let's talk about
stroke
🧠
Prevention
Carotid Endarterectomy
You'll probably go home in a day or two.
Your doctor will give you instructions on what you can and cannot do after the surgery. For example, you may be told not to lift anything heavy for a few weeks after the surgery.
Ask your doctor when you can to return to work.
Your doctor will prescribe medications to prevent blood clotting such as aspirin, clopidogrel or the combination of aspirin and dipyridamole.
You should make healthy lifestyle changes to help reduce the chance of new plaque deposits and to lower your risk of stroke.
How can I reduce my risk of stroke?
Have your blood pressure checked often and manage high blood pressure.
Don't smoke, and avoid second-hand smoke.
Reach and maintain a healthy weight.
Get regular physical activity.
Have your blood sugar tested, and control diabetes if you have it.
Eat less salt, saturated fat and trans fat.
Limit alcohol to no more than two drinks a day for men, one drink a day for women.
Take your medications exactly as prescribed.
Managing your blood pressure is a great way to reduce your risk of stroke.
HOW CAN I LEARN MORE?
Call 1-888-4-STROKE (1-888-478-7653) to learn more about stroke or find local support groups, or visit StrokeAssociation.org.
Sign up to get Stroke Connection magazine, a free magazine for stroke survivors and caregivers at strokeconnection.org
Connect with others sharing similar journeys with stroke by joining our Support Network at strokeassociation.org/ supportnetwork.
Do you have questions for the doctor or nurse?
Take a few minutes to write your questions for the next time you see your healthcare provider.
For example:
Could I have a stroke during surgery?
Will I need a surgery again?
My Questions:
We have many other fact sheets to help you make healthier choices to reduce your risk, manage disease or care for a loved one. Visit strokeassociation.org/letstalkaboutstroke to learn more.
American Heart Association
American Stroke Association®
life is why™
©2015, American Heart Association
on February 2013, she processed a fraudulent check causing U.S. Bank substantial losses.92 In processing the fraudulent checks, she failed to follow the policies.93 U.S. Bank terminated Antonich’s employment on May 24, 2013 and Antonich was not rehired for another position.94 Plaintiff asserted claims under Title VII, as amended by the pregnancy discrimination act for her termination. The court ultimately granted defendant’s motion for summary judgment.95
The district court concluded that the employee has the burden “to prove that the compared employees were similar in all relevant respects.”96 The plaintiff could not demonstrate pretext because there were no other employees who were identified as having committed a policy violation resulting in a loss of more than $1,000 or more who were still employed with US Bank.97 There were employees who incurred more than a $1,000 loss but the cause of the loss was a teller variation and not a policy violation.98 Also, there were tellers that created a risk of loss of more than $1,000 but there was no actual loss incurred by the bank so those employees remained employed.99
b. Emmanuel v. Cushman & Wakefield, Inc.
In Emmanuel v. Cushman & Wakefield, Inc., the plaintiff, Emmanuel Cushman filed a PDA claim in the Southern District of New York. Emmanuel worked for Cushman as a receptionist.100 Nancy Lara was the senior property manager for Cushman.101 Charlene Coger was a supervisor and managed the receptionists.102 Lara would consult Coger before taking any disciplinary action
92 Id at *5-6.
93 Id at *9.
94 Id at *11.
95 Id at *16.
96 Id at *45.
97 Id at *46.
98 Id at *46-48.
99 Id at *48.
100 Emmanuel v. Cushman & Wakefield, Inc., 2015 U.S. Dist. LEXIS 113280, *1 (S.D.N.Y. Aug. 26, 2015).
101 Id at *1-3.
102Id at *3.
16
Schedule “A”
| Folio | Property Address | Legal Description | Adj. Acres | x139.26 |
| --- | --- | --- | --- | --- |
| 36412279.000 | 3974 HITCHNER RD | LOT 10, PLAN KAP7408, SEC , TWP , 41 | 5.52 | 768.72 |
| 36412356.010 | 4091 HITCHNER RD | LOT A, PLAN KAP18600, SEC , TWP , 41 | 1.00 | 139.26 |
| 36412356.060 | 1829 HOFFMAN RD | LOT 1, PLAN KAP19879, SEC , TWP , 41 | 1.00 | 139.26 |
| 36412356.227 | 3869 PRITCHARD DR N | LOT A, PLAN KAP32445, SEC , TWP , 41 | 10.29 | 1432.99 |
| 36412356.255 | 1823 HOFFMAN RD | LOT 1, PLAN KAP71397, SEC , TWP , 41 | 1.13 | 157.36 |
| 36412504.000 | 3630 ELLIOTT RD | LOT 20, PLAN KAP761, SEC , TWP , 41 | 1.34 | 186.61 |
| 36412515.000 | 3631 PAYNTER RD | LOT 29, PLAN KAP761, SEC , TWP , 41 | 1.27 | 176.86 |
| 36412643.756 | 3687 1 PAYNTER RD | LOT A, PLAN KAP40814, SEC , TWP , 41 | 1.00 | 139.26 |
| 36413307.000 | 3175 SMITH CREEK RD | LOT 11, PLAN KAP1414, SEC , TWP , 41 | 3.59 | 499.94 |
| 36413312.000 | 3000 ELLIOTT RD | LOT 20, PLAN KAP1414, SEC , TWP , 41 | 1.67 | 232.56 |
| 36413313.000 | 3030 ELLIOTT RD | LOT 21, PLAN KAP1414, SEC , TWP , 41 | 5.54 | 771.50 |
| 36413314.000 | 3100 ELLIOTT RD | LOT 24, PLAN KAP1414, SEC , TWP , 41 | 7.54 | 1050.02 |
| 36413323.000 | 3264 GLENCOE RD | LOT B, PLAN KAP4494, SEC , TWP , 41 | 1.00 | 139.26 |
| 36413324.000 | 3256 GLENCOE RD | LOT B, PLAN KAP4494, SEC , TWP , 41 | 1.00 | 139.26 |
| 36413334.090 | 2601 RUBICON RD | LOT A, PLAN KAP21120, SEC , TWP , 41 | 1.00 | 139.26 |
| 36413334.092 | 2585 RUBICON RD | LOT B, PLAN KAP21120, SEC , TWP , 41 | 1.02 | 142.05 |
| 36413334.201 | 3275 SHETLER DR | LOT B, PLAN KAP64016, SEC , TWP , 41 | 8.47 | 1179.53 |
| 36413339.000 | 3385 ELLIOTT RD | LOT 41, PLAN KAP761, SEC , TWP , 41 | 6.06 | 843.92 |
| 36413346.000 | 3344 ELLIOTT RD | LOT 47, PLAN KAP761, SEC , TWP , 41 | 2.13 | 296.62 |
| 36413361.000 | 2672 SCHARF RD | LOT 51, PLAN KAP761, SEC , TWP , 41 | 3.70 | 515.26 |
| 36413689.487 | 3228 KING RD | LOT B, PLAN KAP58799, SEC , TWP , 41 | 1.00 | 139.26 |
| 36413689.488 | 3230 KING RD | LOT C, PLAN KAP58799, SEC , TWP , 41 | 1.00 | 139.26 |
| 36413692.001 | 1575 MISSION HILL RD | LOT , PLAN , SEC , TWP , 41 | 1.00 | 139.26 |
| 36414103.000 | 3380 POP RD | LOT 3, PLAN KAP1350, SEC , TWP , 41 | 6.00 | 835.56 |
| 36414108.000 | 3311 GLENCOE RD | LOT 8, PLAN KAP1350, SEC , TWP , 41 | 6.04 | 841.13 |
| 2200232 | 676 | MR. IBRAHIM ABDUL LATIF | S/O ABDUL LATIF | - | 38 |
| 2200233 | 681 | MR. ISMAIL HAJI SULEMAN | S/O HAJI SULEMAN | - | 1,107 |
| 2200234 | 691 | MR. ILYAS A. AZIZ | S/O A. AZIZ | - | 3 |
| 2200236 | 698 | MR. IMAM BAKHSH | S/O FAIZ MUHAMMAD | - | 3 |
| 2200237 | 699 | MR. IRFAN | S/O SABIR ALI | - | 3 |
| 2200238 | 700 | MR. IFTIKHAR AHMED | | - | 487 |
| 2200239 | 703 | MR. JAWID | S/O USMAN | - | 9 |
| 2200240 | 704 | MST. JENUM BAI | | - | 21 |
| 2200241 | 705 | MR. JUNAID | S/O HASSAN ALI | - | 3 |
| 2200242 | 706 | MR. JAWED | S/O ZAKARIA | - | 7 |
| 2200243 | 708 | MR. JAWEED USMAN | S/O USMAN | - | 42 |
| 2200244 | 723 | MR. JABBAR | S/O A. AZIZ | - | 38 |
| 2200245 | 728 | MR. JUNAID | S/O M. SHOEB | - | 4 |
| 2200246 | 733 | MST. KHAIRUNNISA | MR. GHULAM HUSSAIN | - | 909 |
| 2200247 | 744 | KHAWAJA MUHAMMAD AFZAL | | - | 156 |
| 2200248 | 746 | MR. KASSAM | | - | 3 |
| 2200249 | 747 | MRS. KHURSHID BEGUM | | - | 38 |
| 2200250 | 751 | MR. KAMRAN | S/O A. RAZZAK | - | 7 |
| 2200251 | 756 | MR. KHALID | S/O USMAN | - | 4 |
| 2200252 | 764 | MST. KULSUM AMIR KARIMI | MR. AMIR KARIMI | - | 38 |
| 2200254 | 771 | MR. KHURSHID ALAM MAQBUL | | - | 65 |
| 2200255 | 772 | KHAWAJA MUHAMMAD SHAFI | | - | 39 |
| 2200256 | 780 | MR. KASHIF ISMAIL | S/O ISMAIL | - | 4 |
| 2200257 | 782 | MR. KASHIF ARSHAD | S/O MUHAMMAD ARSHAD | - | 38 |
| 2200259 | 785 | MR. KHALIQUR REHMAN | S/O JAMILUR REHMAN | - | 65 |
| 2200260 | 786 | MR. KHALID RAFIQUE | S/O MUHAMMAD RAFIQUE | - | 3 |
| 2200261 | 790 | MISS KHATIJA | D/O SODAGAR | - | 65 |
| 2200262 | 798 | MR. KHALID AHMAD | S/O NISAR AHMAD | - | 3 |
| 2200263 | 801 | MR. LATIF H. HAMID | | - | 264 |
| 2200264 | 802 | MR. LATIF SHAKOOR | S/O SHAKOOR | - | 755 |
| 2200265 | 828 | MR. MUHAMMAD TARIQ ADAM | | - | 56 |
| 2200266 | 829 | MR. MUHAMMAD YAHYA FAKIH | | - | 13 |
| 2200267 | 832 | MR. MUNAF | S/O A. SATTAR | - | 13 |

§ ASSIGNED TASK: Using the entries above, repeat only the lines from the one containing "96 Id at *45." through the one containing "1.34 | 186.61 |", end lines included.

§ TASK OUTPUT:
96 Id at *45.
97 Id at *46.
98 Id at *46-48.
99 Id at *48.
100 Emmanuel v. Cushman & Wakefield, Inc., 2015 U.S. Dist. LEXIS 113280, *1 (S.D.N.Y. Aug. 26, 2015).
101 Id at *1-3.
102Id at *3.
16
Schedule “A”
| Folio | Property Address | Legal Description | Adj. Acres | x139.26 |
| --- | --- | --- | --- | --- |
| 36412279.000 | 3974 HITCHNER RD | LOT 10, PLAN KAP7408, SEC , TWP , 41 | 5.52 | 768.72 |
| 36412356.010 | 4091 HITCHNER RD | LOT A, PLAN KAP18600, SEC , TWP , 41 | 1.00 | 139.26 |
| 36412356.060 | 1829 HOFFMAN RD | LOT 1, PLAN KAP19879, SEC , TWP , 41 | 1.00 | 139.26 |
| 36412356.227 | 3869 PRITCHARD DR N | LOT A, PLAN KAP32445, SEC , TWP , 41 | 10.29 | 1432.99 |
| 36412356.255 | 1823 HOFFMAN RD | LOT 1, PLAN KAP71397, SEC , TWP , 41 | 1.13 | 157.36 |
| 36412504.000 | 3630 ELLIOTT RD | LOT 20, PLAN KAP761, SEC , TWP , 41 | 1.34 | 186.61 |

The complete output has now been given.